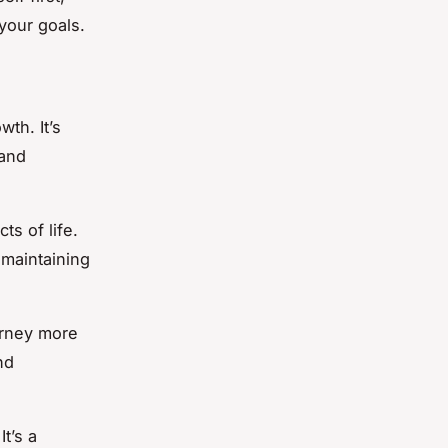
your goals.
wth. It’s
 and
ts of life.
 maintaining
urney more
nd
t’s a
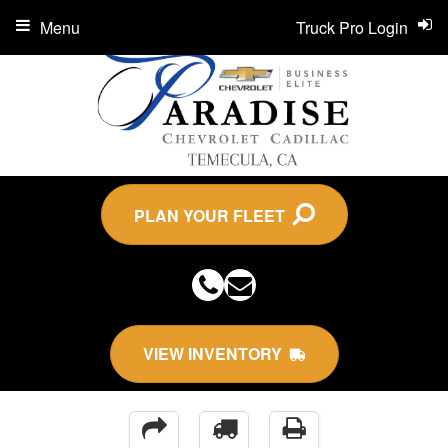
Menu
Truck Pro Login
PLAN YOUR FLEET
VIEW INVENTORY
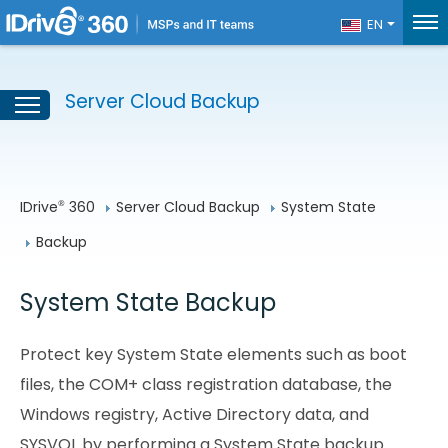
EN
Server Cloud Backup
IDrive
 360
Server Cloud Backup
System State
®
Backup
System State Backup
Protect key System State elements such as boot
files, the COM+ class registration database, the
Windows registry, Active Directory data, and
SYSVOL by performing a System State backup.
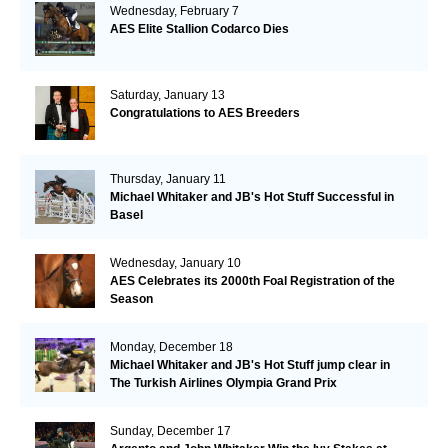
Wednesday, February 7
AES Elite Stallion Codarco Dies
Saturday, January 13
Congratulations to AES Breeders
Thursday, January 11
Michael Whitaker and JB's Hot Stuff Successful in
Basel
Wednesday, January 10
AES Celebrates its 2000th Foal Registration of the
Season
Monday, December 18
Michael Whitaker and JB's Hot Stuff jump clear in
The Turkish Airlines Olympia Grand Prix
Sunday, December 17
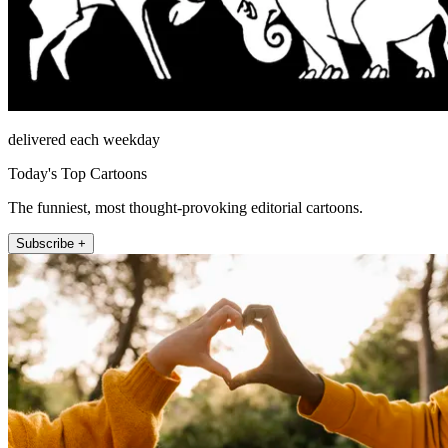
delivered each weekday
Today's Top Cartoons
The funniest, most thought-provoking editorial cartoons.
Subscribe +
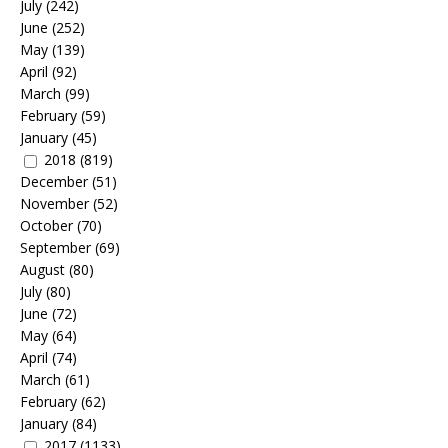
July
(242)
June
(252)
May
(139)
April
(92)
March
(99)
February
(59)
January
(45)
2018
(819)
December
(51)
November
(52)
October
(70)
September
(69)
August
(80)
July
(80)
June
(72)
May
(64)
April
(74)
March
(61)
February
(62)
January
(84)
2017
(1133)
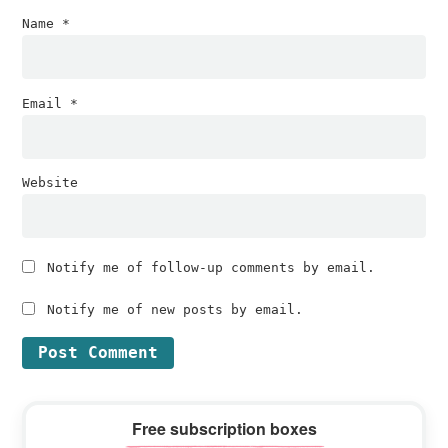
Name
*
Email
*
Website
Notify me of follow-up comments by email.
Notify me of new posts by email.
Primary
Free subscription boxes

==================================================

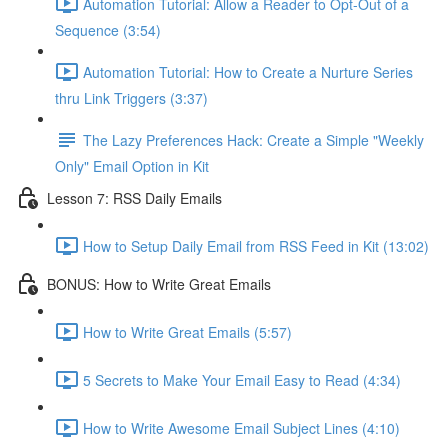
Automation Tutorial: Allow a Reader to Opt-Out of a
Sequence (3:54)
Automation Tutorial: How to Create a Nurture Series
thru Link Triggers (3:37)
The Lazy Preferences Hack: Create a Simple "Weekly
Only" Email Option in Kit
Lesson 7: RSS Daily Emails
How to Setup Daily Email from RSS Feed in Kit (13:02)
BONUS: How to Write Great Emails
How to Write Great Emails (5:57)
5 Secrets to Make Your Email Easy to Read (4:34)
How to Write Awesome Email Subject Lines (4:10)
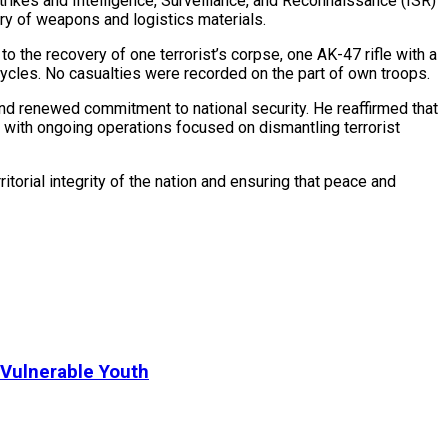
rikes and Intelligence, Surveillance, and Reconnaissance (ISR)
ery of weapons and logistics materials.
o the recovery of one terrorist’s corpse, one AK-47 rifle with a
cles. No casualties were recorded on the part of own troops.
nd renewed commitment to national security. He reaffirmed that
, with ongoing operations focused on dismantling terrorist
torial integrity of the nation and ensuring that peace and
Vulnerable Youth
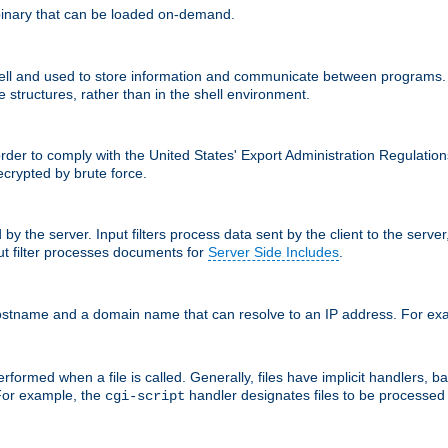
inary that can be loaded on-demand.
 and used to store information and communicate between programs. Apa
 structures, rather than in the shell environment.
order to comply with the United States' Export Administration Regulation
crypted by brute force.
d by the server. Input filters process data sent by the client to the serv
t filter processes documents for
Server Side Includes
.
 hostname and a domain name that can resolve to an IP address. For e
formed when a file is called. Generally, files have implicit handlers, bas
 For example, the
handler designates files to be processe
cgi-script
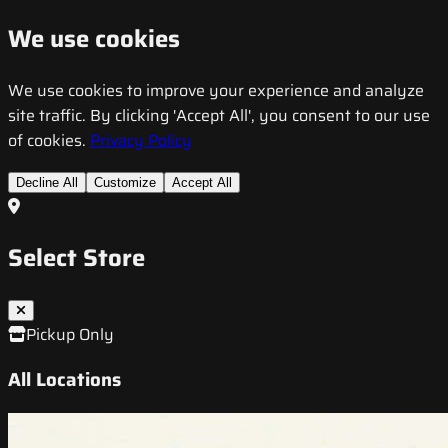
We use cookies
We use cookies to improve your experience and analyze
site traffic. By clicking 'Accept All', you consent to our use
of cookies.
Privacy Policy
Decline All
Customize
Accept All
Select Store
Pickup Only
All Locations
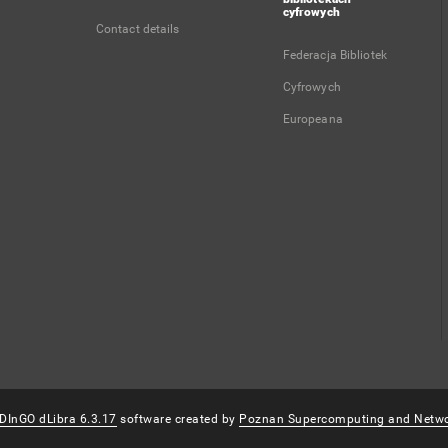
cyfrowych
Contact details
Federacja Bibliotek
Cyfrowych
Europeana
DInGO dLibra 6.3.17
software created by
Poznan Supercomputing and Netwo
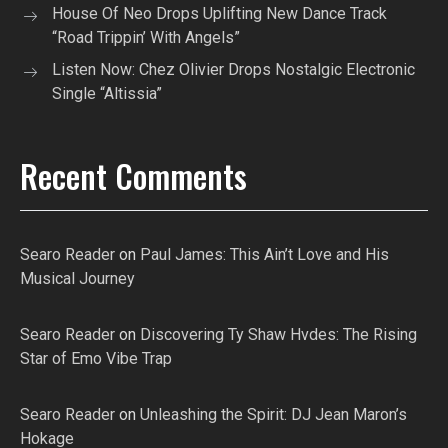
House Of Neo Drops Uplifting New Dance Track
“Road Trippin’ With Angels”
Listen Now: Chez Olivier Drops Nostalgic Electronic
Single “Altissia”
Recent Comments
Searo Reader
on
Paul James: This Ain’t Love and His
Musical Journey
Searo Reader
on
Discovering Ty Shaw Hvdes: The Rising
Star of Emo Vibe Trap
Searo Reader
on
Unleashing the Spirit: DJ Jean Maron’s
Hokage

==================================================

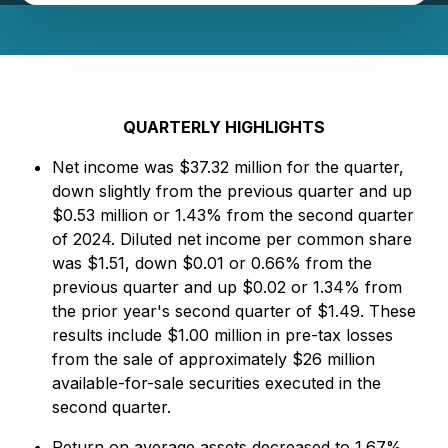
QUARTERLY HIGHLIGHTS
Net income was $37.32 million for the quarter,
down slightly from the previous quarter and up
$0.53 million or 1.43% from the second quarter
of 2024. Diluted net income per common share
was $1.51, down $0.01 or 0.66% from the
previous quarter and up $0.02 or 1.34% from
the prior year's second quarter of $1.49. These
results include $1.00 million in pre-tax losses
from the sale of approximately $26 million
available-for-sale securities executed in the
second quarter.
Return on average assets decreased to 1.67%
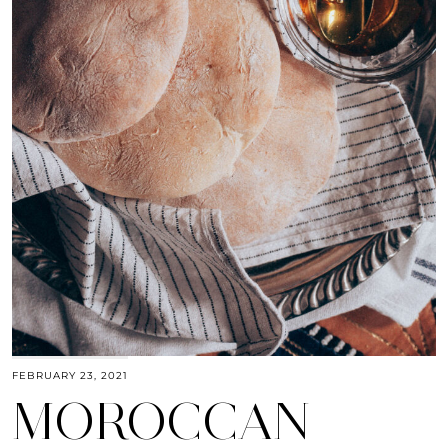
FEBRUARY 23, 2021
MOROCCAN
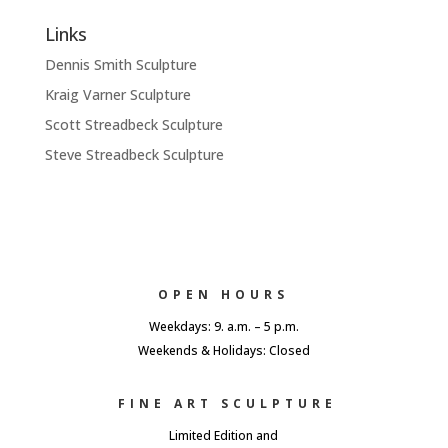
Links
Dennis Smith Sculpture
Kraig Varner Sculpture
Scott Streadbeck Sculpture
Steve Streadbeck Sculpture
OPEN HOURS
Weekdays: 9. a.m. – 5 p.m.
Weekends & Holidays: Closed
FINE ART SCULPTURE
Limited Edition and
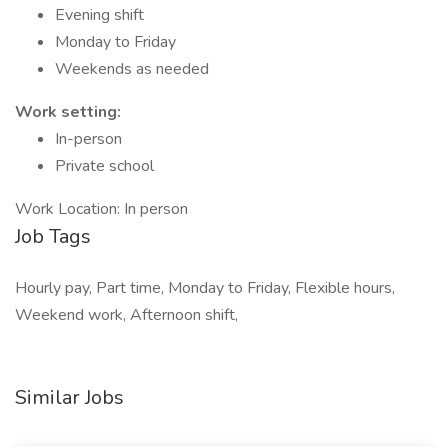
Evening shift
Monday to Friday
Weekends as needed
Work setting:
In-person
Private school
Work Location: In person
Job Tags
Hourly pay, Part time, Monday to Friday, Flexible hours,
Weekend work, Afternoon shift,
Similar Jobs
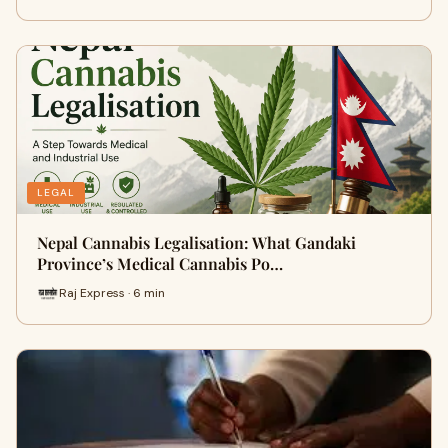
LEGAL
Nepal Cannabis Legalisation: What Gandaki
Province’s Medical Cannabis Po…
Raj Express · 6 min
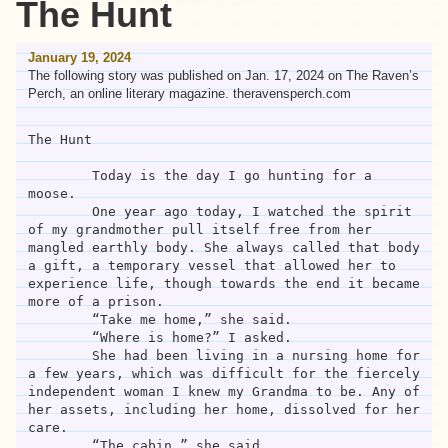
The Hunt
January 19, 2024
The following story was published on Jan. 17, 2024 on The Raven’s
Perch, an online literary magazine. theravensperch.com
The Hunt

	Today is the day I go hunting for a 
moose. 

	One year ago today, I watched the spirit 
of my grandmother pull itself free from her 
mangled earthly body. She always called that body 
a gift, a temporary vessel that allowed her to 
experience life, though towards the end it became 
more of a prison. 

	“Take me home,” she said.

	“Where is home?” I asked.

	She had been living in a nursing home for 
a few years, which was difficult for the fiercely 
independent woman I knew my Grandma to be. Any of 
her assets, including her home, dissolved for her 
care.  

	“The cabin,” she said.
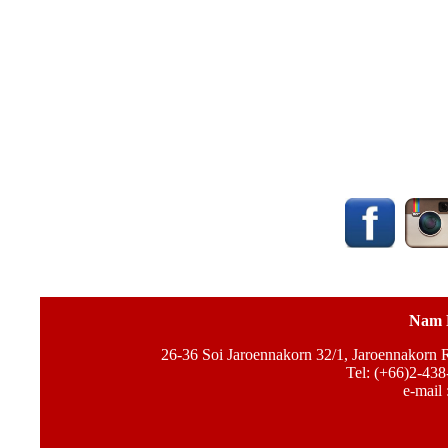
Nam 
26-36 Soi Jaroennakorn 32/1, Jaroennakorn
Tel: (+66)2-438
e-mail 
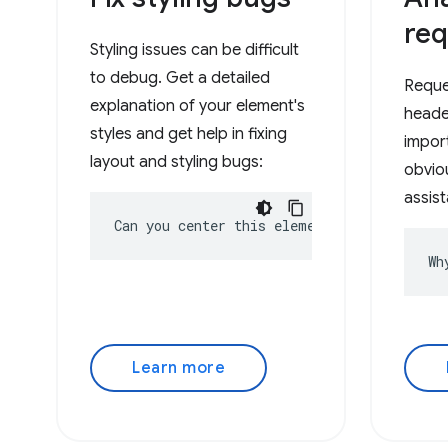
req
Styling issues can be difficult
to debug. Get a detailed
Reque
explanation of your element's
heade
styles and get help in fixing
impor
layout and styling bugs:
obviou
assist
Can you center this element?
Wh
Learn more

==================================================

■ Task objective
Every line above in the stretch from the one with "the second quarter" through the one with "The following story" is to be transcribed exactly, ends included. No picture is copied.

■ Response box
$0.53 million or 1.43% from the second quarter
of 2024. Diluted net income per common share
was $1.51, down $0.01 or 0.66% from the
previous quarter and up $0.02 or 1.34% from
the prior year's second quarter of $1.49. These
results include $1.00 million in pre-tax losses
from the sale of approximately $26 million
available-for-sale securities executed in the
second quarter.
Return on average assets decreased to 1.67%
FEBRUARY 23, 2021
MOROCCAN
Links
Dennis Smith Sculpture
Kraig Varner Sculpture
Scott Streadbeck Sculpture
Steve Streadbeck Sculpture
OPEN HOURS
Weekdays: 9. a.m. – 5 p.m.
Weekends & Holidays: Closed
FINE ART SCULPTURE
Limited Edition and
Evening shift
Monday to Friday
Weekends as needed
Work setting:
In-person
Private school
Work Location: In person
Job Tags
Hourly pay, Part time, Monday to Friday, Flexible hours,
Weekend work, Afternoon shift,
Similar Jobs
LEGAL
Nepal Cannabis Legalisation: What Gandaki
Province’s Medical Cannabis Po…
Raj Express · 6 min
The Hunt
January 19, 2024
The following story was published on Jan. 17, 2024 on The Raven’s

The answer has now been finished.